The fallout of this is that often we limit in scope the recipients of the table of grace and mercy to an arbitrary age or grade. We have created and continued to foster in many respects a churchly culture that devalues the suffering of the young. We have become blind to the fact that long before high school, children experience great suffering. They are tormented as outcasts adrift in the ocean of their peers. They are bullied through wireless machines. They are afflicted with depression and self-injury, and given over to suicidal thoughts as the evil one seeks to sift them like wheat. We have lived long in this land attending to the needs of the adolescent, but we have routinely failed to understand that they, too, need their Savior’s Body and Blood for the forgiveness of their sins.

The irony of the Lord’s Supper is always this: Those who think themselves worthy of this meal are not and those who think themselves unworthy are worthy of this sacred meal. The young must understand as well as adults that in order that we are to believe ourselves unworthy of the gifts that we receive in the Lord’s Supper the Scriptures say, “Let a person examine himself…” This is also something we have lost. Sadly, however, this is something we rarely, if ever, do. But this is something that must be done by both adolescents and adults. This is something that, while hard and humbling to do, is the pathway to the Lord’s Table of Grace. Why? Because if you don’t, if you deny that you are a sinner you deceive yourself and the truth comes not from your lips. You only speak the truth when you confess, “I am a liar.” No one speaks the whole truth except Yahweh, the Lord. His Word is Truth. His Son is Truth. His Spirit is Truth. If you fail to grasp the fall into sin, you also fail to grasp the truth of the blood that runs from the cross of Christ to the Table of Christ.

You come to the Lord’s Supper not because you are righteous, nor better or less bad than others, but only because you are a poor miserable sinner. The young know this just as well as the old. Again irony comes to the table: faithful communicants often believe themselves greater sinners than anyone else.
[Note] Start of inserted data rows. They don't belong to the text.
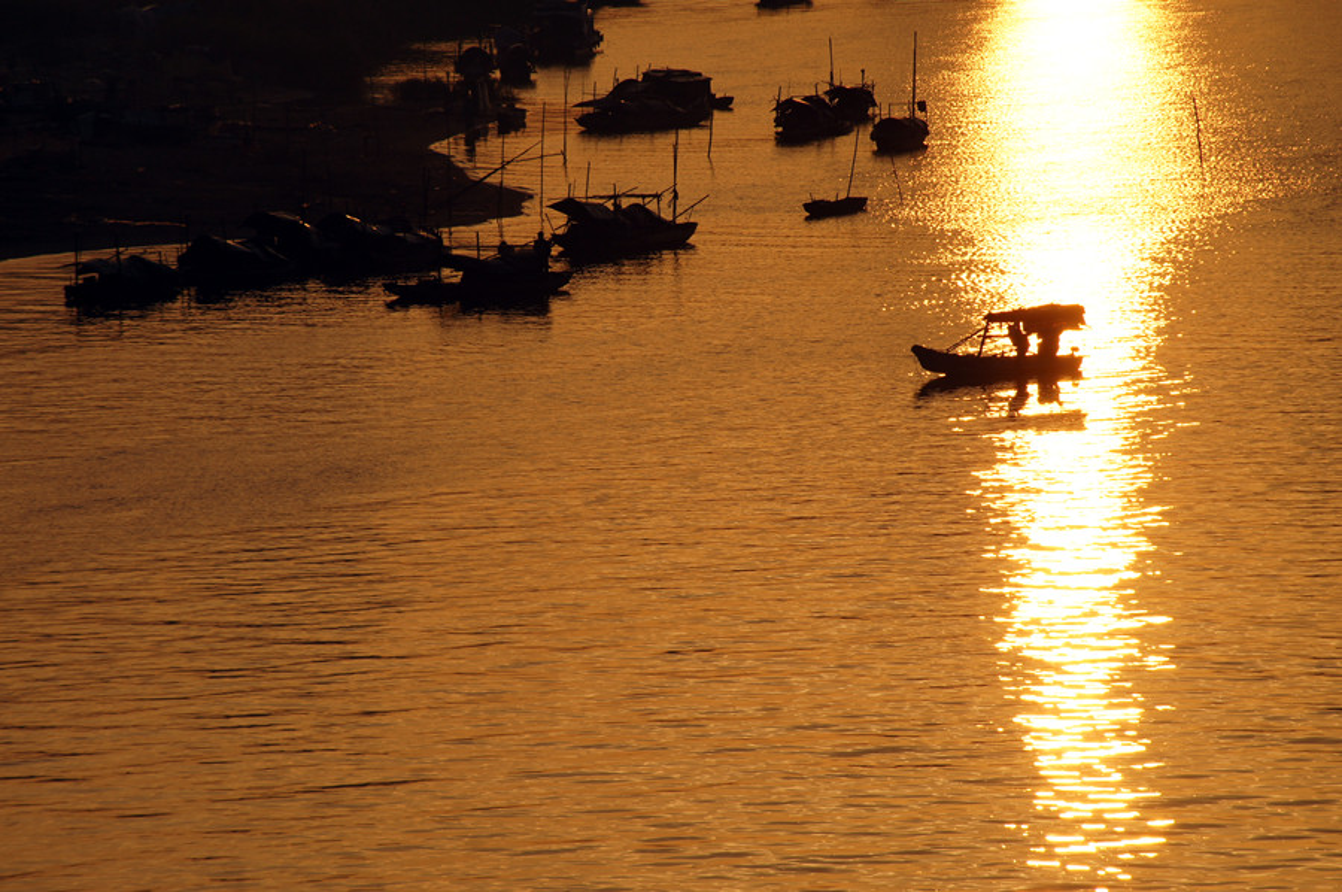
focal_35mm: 300
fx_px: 11171
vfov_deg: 4.6
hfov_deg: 6.9
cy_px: 446
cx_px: 671
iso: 100
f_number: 9
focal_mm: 200
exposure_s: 1/800
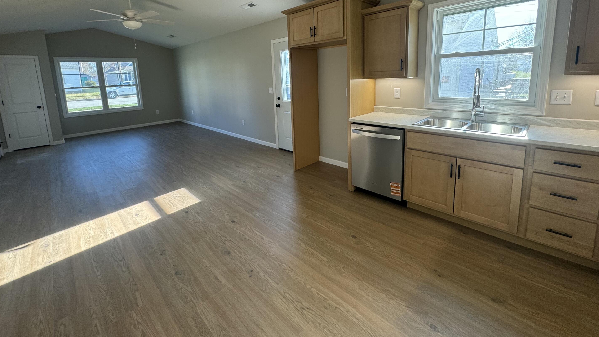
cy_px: 114
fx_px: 254
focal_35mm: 16
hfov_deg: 99.3
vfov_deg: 65.4
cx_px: 292
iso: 125
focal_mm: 2.22
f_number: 2.2
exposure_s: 1/120
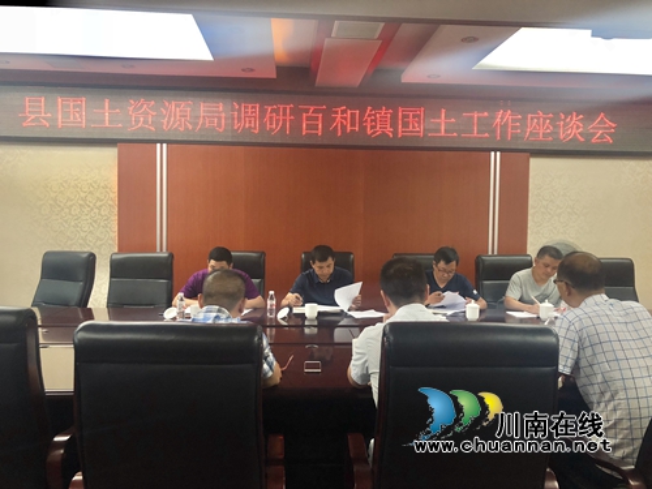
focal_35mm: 28
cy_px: 244
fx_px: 527
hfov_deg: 63.4
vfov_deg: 49.7
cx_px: 326
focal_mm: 3.99
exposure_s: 1/17
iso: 80
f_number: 1.8
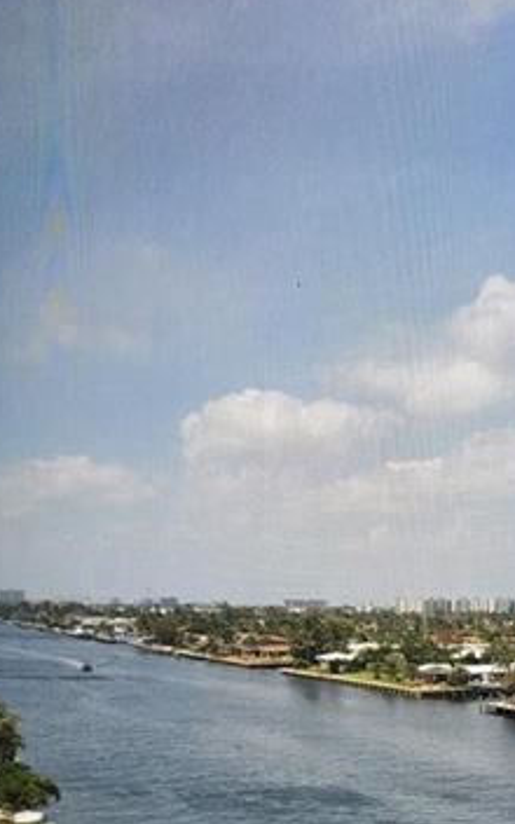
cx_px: 323
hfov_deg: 27.3
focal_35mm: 47
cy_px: 672
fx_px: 1055
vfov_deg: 40.7
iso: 50
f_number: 2.4
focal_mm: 4.3
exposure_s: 1/773
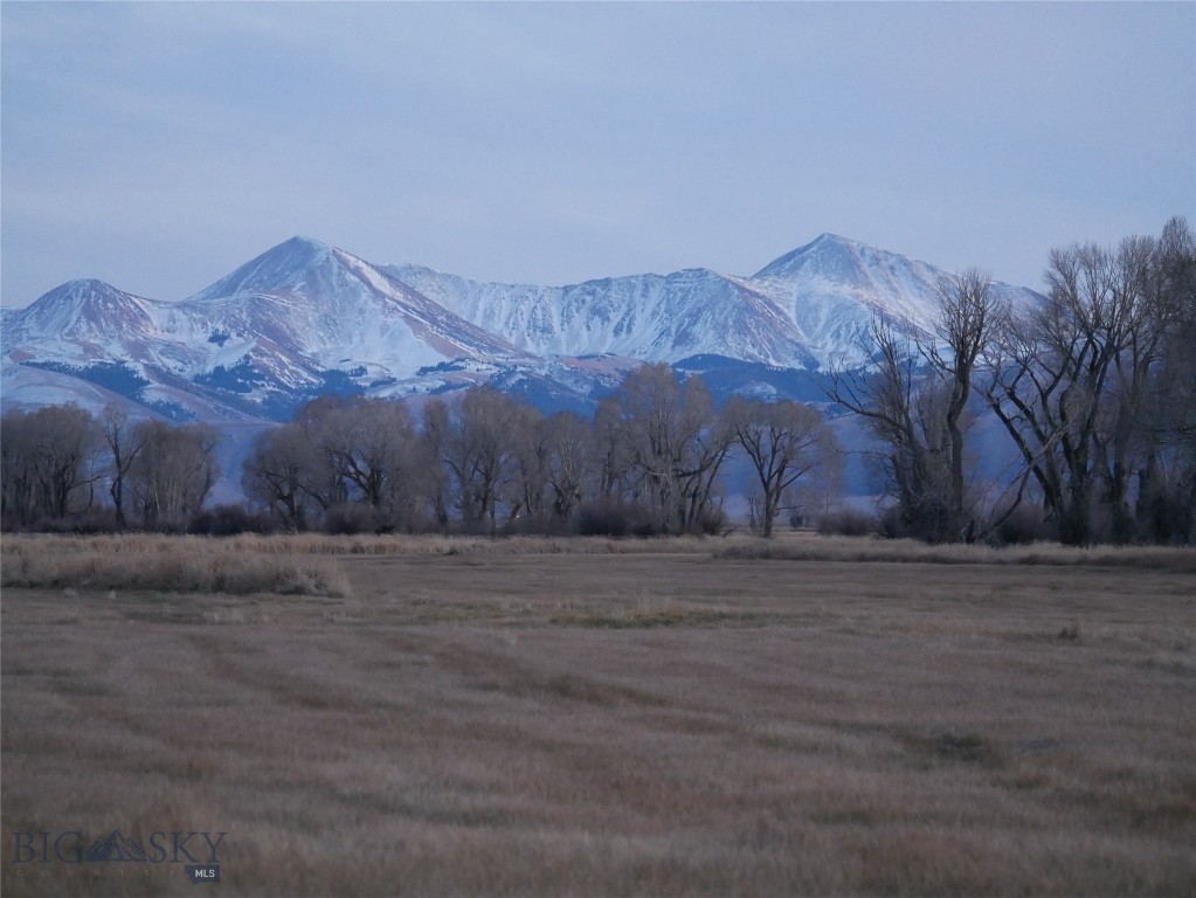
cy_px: 449
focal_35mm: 200
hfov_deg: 9.9
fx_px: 6913
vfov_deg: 7.4
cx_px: 598
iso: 2500
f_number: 4
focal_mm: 100
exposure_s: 1/250
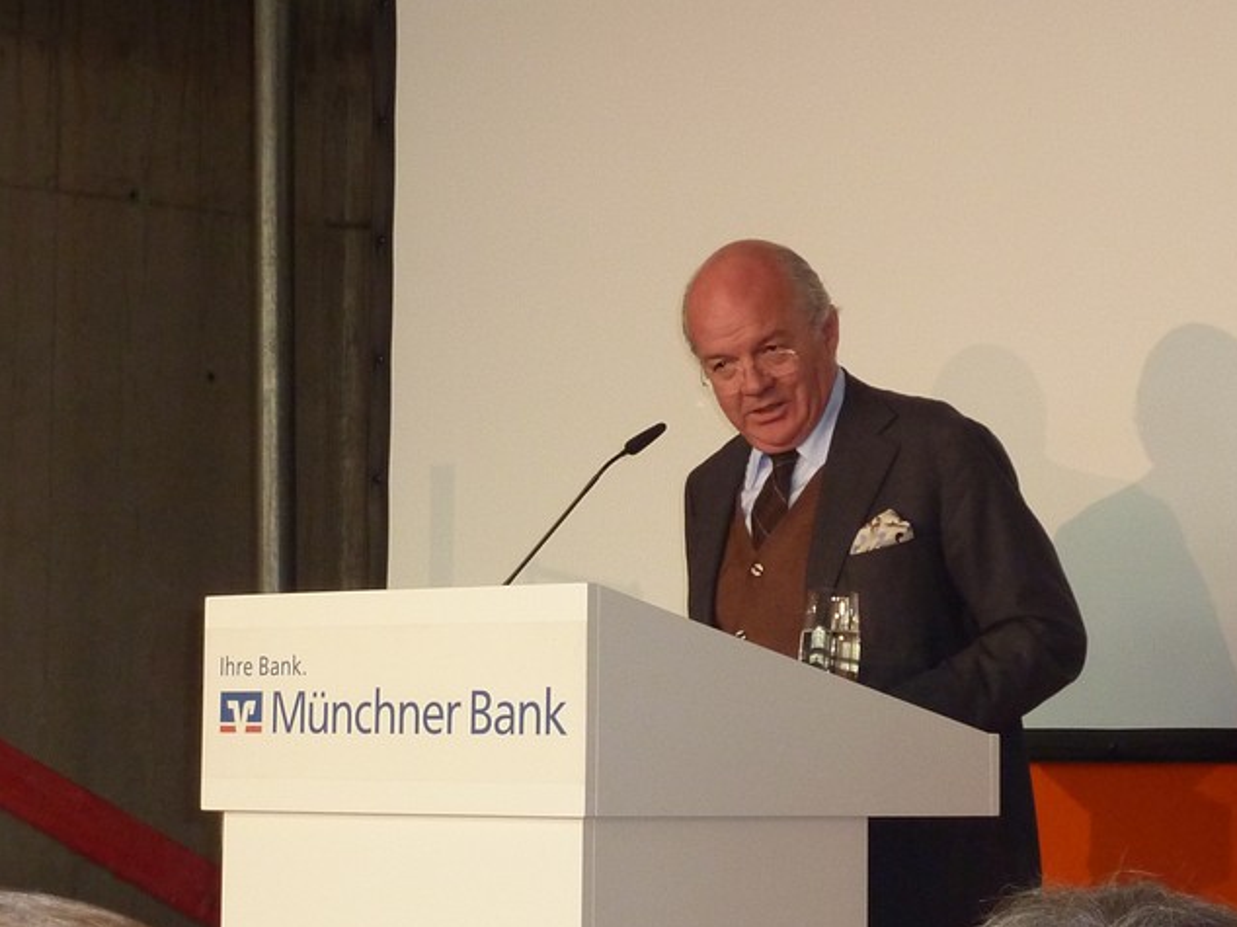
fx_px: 3608
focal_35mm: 101
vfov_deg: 14.6
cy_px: 466
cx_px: 620
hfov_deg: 19.5
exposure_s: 1/30
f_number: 3.9
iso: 320
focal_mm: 9.1
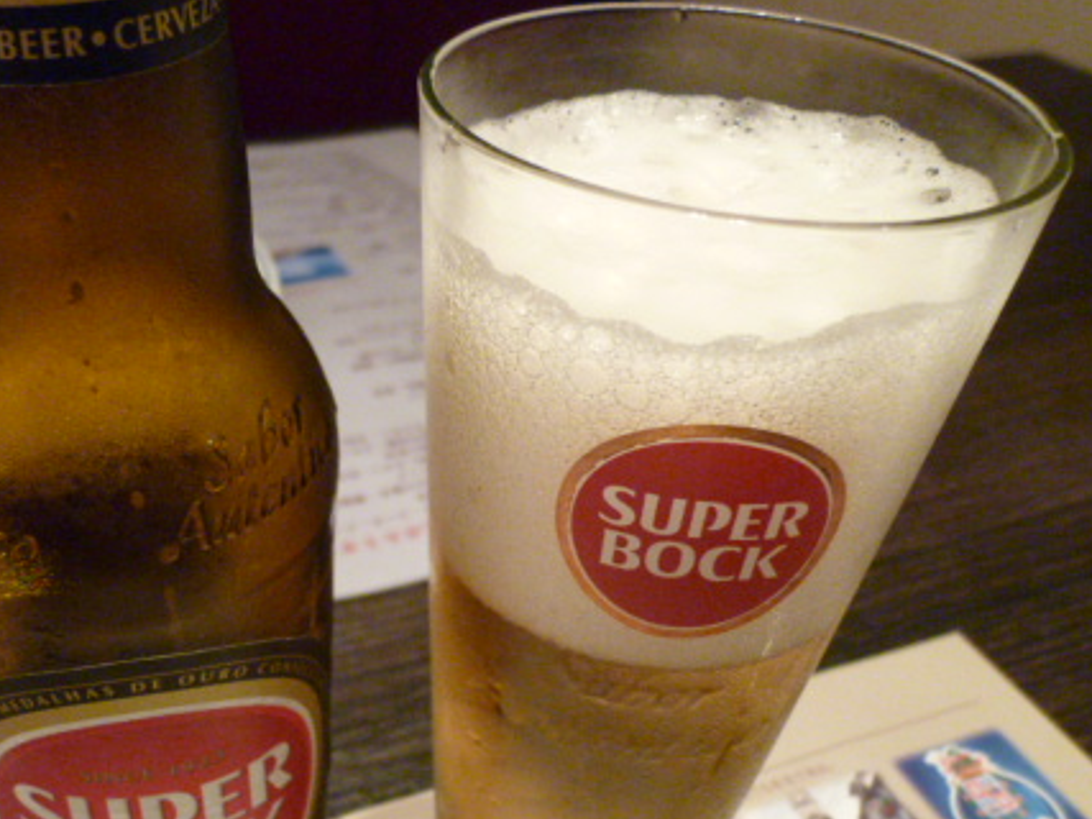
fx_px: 1135
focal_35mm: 36
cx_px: 368
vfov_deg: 39.4
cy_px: 514
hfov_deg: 50.5
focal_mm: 4.3
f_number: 2.2
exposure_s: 1/13
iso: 400
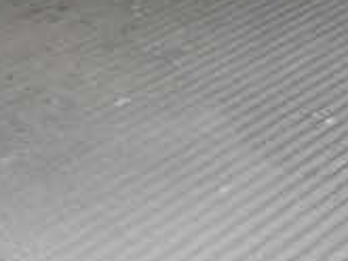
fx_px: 916
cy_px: 143
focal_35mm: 91
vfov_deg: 16.3
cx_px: 72
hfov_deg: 21.3
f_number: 5.6
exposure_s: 1/30
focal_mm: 4.5
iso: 800
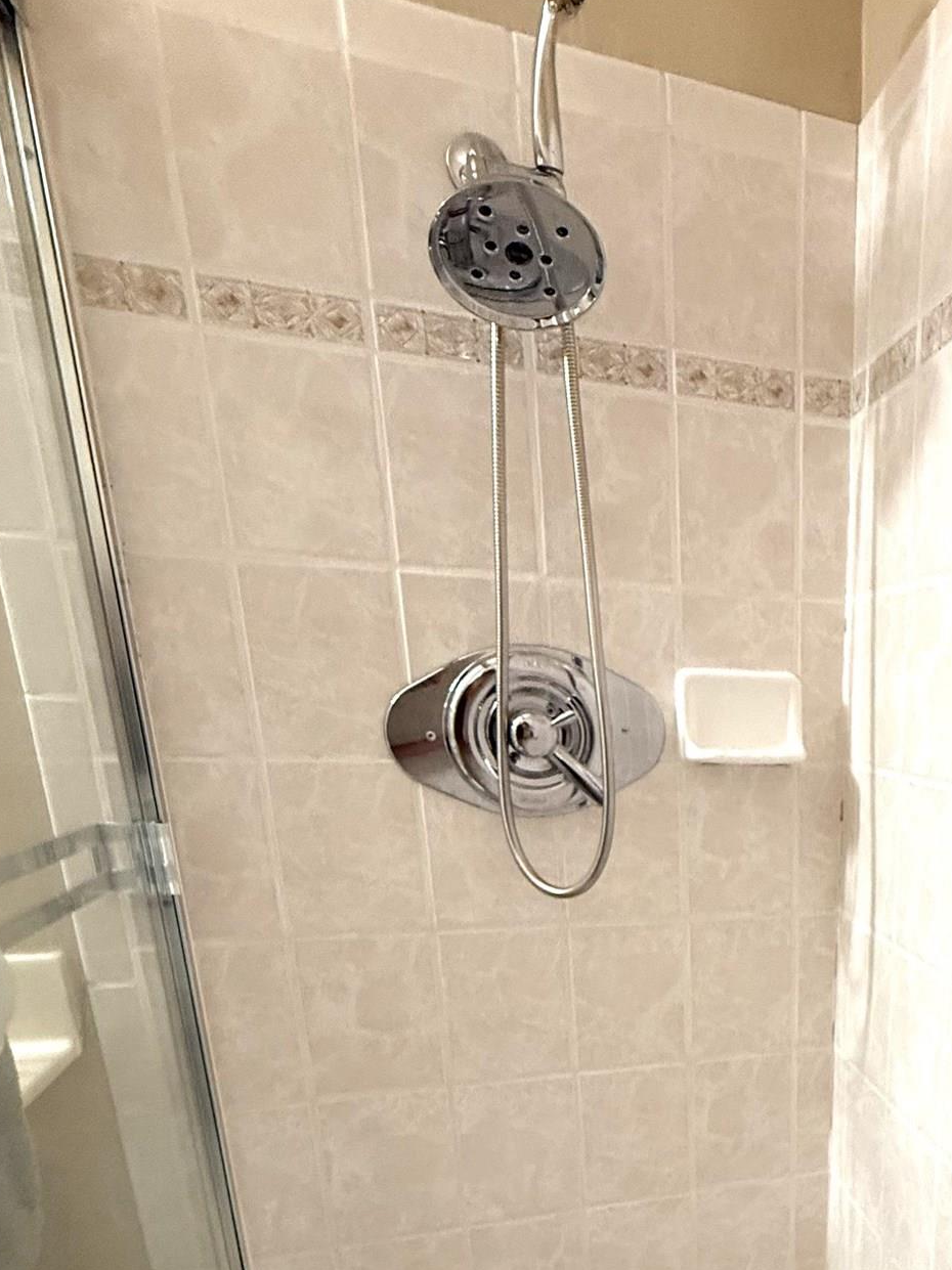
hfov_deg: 47.3
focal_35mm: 26
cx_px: 869
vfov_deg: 62.5
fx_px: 954
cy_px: 987
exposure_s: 1/120
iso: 320
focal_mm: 2.22
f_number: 2.2
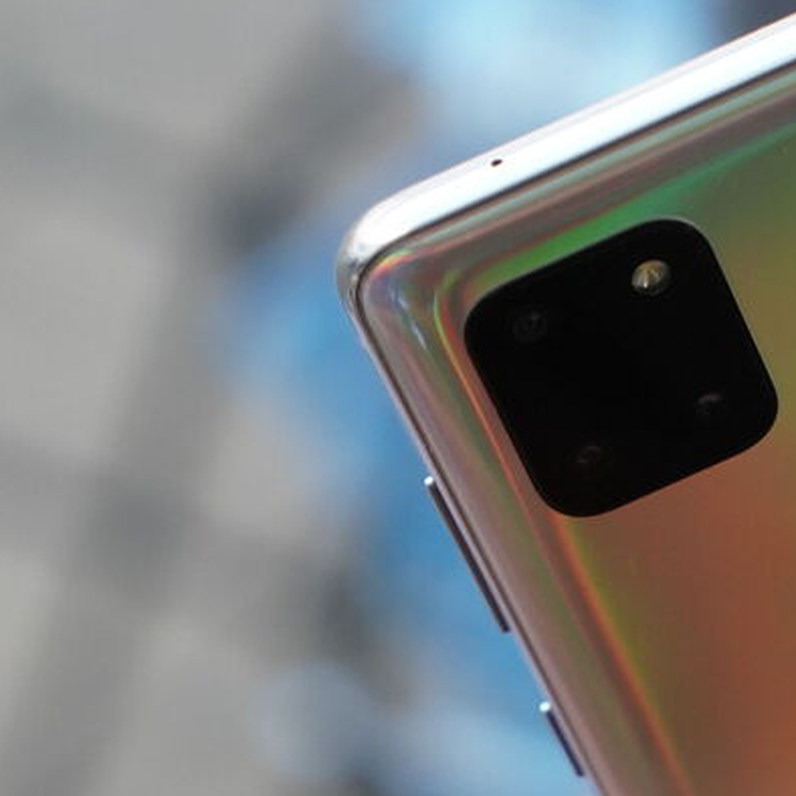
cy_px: 463
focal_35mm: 145
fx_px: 3772
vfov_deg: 12.0
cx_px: 856
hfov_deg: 11.9
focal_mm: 70
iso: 2500
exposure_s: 1/320
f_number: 5
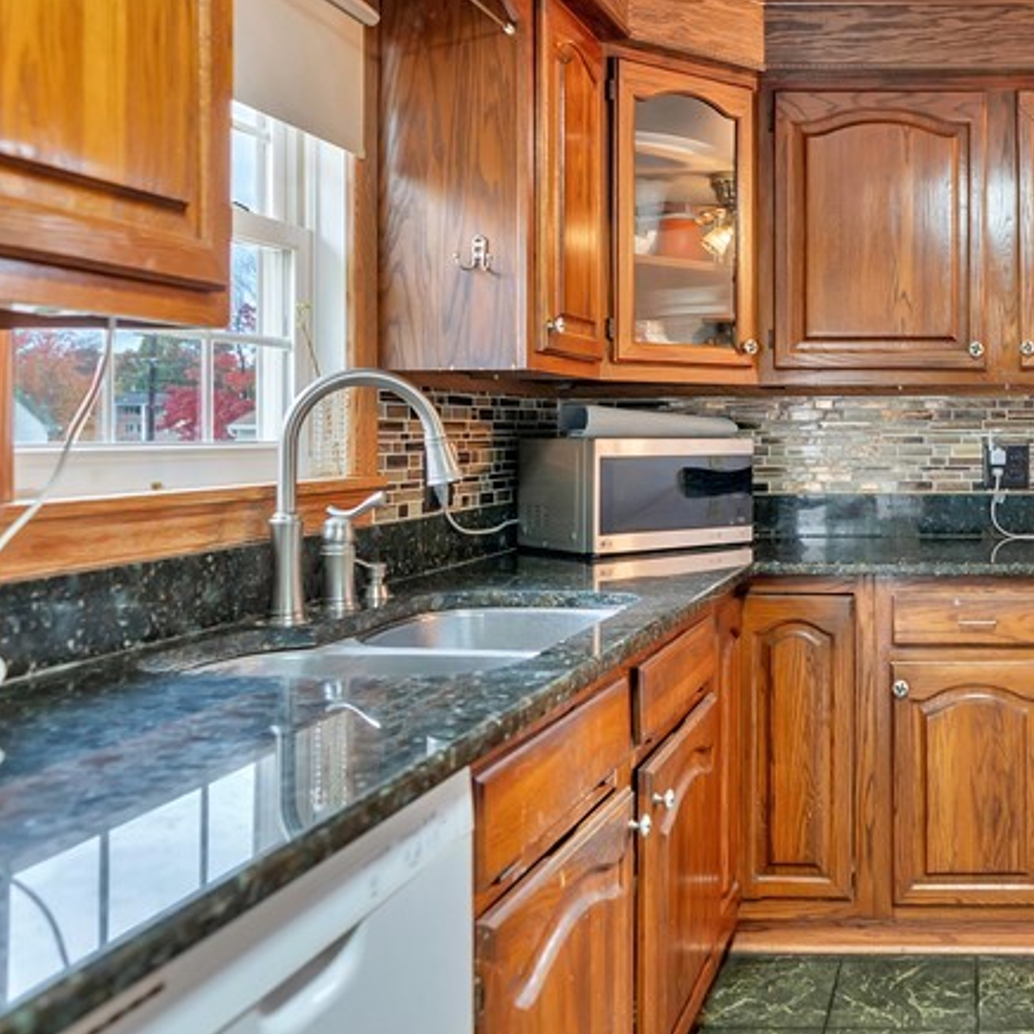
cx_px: 956
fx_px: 1217
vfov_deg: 45.7
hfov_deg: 41.8
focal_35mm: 36
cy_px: 391
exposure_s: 1/40
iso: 640
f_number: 2.8
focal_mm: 17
It’s for this reason that the child of Bethlehem’s chalice should, under pastoral care, be given to the lips of adolescents even as they sing, “Hosanna, loud hosanna.” Jesus has blessed His children; He has folded them to His breast through Holy Baptism. And as they cry out “save us,” as they know and feel their brokenness and sin, may their lips be granted the chalice brought forth by the child of Bethlehem that shall lead them and all God’s children into the promised land of eternal rest.